PROVIDED MATERIAL:
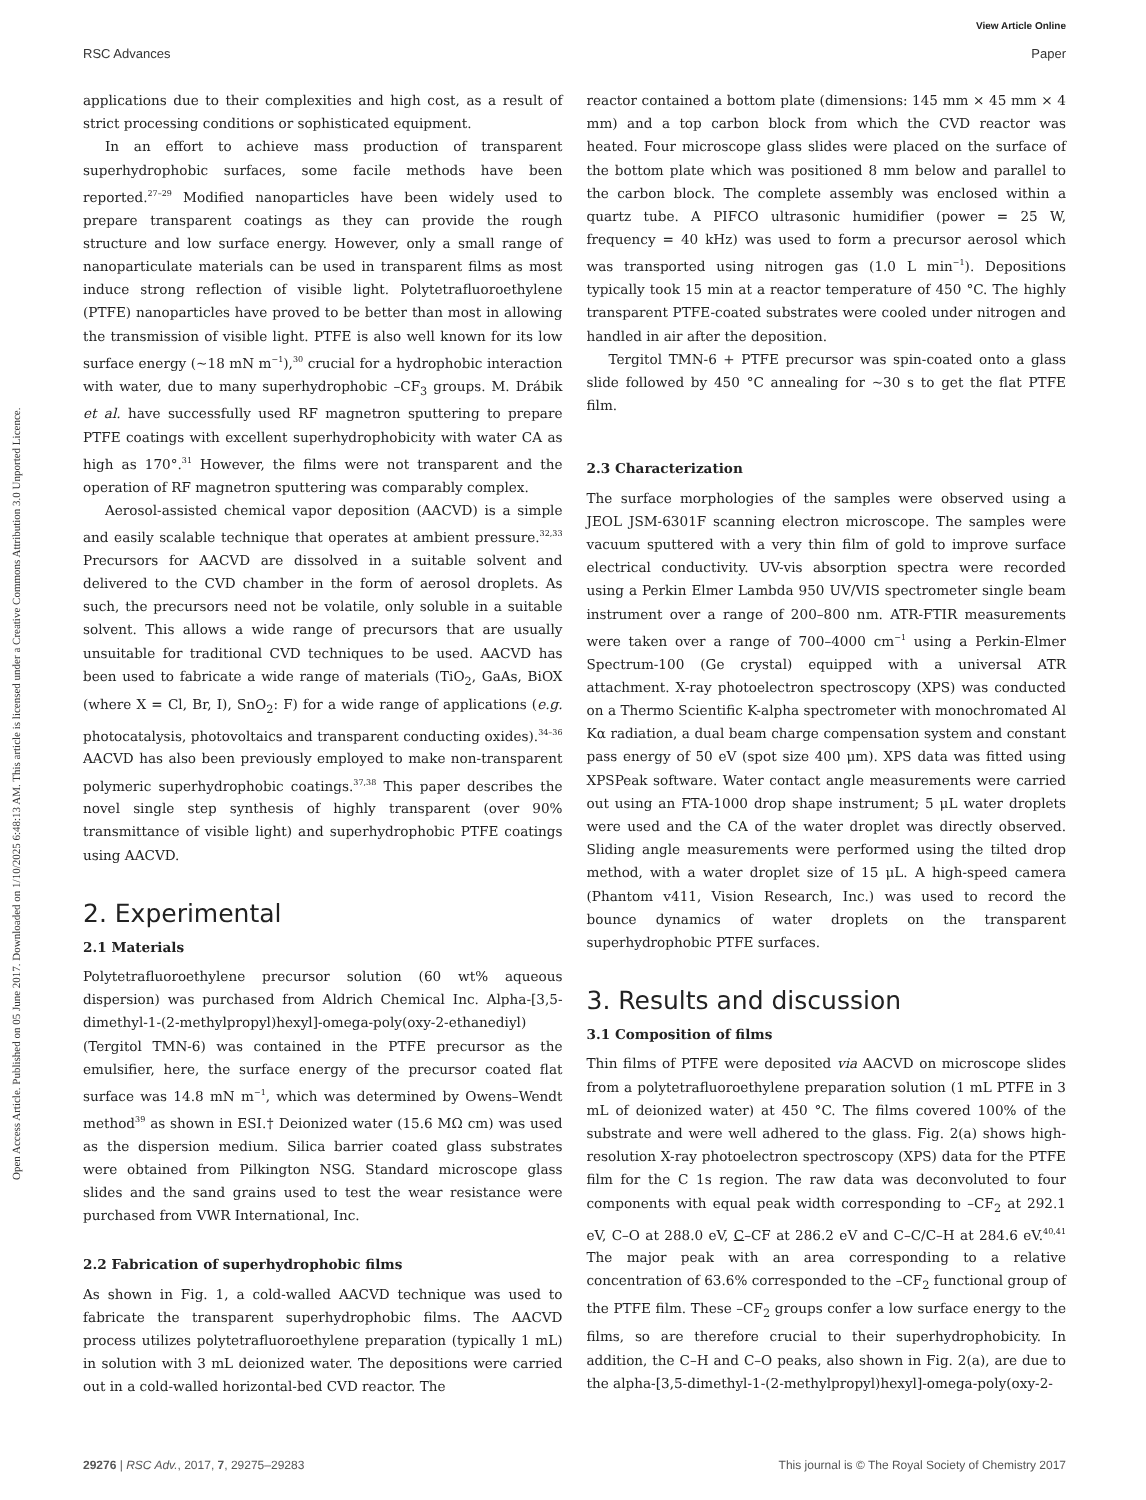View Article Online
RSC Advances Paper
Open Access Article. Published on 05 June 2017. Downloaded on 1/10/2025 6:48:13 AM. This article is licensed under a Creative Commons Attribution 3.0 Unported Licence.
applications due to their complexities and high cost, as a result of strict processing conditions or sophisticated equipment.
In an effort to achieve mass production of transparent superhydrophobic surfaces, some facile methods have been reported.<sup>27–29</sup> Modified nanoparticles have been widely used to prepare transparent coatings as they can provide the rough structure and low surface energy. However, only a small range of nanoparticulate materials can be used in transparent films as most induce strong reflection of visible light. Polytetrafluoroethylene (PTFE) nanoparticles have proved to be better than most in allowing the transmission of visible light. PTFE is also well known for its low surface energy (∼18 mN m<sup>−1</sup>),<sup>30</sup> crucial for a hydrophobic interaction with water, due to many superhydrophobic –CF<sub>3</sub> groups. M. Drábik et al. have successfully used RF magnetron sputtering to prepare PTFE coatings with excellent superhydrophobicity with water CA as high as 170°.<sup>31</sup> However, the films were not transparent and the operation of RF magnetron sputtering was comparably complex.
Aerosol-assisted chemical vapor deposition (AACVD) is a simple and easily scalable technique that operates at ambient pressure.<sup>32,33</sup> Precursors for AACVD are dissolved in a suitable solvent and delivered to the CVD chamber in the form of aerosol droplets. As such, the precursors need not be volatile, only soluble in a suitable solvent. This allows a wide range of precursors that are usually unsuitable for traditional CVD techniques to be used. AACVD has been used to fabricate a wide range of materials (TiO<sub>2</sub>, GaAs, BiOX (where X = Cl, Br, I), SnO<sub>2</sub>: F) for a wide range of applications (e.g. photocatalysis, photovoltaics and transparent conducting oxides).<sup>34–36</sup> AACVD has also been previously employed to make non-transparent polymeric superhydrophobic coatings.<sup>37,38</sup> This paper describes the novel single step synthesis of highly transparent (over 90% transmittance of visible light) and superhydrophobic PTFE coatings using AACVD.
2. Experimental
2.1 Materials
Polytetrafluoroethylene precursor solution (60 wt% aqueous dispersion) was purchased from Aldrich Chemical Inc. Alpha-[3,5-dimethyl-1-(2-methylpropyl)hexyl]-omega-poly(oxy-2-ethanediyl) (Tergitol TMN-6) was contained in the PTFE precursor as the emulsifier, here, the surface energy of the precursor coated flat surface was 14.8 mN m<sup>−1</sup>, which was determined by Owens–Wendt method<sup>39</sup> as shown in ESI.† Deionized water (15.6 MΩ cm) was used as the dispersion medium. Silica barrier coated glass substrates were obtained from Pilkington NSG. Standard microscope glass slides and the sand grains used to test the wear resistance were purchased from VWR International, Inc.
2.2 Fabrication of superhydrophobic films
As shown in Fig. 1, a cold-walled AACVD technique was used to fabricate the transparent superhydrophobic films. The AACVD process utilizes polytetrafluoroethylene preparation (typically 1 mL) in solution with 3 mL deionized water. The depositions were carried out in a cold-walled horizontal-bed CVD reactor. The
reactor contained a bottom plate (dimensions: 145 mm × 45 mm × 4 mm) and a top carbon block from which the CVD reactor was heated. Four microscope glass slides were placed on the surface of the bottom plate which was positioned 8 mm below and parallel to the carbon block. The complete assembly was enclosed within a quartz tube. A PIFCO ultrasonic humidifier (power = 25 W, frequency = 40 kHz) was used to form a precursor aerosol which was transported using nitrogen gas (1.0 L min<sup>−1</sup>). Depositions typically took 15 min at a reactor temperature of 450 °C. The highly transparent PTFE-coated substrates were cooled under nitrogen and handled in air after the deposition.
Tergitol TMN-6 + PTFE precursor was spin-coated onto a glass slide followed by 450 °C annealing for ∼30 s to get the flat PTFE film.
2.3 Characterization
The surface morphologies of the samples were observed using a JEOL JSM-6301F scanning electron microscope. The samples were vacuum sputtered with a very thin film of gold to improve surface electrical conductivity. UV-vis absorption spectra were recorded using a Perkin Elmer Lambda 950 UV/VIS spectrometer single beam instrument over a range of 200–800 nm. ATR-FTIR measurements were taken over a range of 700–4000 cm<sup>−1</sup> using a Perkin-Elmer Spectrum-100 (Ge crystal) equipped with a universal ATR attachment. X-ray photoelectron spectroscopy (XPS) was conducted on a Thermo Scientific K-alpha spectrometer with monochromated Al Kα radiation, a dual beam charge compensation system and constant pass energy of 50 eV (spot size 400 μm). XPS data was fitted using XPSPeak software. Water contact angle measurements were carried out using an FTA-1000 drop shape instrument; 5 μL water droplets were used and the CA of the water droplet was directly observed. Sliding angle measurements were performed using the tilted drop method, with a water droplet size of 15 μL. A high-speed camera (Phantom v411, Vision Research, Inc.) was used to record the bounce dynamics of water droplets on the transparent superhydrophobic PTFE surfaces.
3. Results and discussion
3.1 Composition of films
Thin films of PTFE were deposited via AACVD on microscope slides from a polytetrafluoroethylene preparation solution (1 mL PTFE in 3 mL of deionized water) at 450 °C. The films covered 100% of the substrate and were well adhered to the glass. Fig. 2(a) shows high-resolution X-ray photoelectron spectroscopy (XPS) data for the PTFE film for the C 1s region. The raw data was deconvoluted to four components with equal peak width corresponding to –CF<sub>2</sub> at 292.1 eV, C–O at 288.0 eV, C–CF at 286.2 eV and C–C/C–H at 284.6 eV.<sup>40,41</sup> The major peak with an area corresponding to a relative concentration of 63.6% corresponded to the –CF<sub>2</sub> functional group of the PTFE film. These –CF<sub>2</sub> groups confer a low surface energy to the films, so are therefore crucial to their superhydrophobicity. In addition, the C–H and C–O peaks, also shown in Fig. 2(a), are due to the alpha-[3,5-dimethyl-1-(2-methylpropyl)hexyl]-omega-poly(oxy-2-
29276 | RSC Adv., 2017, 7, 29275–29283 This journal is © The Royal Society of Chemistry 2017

* * *

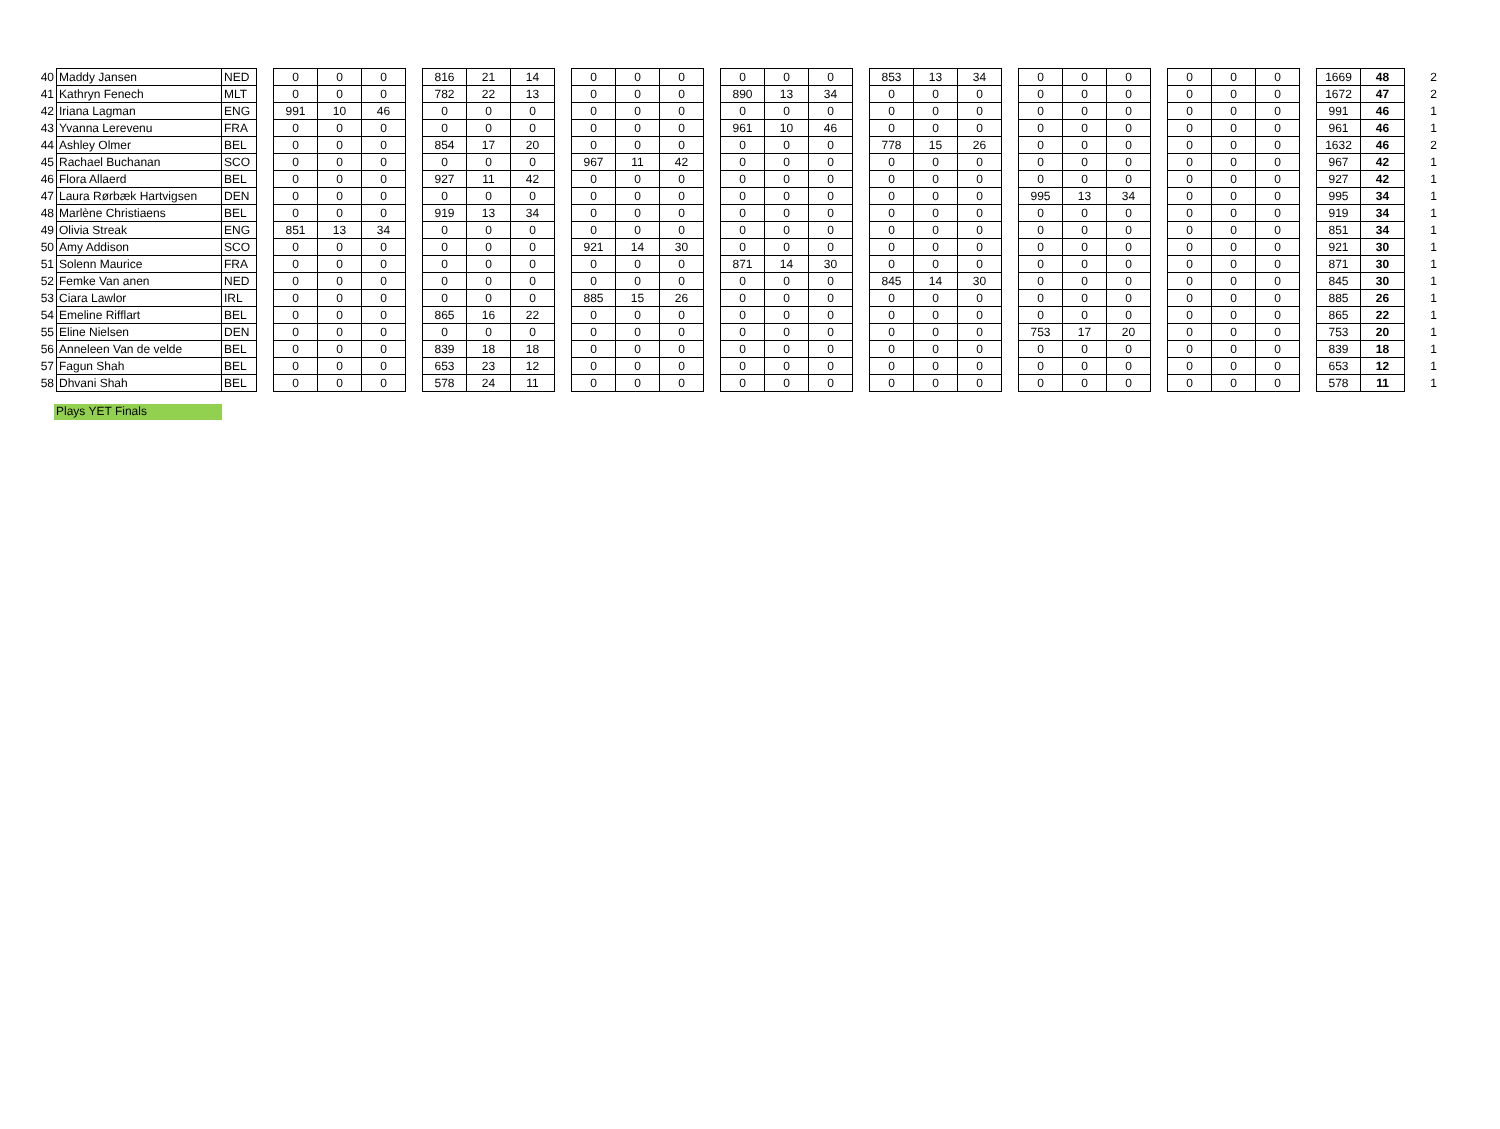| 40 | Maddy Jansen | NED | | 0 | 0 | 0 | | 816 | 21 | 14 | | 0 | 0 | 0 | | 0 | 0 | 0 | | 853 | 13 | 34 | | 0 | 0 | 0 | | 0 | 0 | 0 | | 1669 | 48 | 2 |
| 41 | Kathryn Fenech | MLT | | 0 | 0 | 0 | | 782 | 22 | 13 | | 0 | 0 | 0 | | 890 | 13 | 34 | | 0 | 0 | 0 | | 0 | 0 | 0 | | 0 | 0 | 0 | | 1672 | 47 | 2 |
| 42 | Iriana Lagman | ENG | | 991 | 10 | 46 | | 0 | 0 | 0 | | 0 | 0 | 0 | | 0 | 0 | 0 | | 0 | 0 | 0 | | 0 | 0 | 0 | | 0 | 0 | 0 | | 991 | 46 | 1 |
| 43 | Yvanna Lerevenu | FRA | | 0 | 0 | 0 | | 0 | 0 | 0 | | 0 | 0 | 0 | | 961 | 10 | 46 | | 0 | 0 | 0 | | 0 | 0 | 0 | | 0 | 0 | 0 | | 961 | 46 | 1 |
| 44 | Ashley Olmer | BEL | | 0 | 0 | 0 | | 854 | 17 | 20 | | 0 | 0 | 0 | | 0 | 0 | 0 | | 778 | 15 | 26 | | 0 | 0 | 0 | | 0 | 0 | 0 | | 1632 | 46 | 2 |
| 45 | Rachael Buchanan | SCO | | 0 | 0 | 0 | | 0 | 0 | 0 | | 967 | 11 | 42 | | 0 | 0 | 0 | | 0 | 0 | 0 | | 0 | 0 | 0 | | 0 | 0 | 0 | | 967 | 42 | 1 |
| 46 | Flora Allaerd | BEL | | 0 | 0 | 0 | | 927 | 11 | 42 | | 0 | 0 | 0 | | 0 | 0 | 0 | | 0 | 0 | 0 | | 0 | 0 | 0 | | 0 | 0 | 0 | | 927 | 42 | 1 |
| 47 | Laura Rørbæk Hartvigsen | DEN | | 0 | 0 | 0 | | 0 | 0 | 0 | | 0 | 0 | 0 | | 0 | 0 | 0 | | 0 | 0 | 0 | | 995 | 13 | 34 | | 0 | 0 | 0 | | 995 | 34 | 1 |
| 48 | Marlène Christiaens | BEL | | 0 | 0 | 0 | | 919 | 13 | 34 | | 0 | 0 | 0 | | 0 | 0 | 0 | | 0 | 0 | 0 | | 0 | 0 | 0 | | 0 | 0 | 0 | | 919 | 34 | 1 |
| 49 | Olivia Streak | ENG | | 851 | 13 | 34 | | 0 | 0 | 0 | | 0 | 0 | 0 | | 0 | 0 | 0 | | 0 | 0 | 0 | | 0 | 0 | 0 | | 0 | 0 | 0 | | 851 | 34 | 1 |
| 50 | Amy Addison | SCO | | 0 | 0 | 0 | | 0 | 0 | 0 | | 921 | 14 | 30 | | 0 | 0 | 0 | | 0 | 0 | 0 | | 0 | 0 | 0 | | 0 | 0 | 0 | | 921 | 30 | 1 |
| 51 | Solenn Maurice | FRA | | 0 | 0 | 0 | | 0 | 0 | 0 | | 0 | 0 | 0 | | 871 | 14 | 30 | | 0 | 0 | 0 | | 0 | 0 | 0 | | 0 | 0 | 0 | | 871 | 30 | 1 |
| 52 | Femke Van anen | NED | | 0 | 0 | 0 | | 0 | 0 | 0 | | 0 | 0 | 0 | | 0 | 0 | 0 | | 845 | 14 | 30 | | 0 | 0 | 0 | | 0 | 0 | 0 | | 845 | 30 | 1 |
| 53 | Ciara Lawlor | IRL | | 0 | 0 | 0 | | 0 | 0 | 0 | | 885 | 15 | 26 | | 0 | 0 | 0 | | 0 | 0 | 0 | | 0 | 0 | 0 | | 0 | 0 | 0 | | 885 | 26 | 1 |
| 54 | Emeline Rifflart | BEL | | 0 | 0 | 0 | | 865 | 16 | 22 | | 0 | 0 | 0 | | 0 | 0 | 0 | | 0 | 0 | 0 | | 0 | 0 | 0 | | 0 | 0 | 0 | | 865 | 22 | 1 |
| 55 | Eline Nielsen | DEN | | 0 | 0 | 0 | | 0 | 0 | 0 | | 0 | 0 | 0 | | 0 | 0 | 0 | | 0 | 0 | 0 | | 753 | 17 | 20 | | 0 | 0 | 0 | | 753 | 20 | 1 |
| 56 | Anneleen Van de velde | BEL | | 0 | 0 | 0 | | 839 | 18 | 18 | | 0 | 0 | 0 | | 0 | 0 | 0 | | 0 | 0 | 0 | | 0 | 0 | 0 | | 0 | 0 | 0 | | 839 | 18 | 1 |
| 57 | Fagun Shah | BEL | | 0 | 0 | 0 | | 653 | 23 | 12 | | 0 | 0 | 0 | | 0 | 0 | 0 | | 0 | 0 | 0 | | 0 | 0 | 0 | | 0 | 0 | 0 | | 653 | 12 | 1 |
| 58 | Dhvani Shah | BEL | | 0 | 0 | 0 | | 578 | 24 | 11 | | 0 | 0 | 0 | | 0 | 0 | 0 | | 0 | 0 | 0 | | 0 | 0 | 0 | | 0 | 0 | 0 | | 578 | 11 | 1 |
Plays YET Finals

WORK ITEM: Locate the word "Shah" in the data above. Copy every line carrying it.

TASK RESULT:
| 57 | Fagun Shah | BEL | | 0 | 0 | 0 | | 653 | 23 | 12 | | 0 | 0 | 0 | | 0 | 0 | 0 | | 0 | 0 | 0 | | 0 | 0 | 0 | | 0 | 0 | 0 | | 653 | 12 | 1 |
| 58 | Dhvani Shah | BEL | | 0 | 0 | 0 | | 578 | 24 | 11 | | 0 | 0 | 0 | | 0 | 0 | 0 | | 0 | 0 | 0 | | 0 | 0 | 0 | | 0 | 0 | 0 | | 578 | 11 | 1 |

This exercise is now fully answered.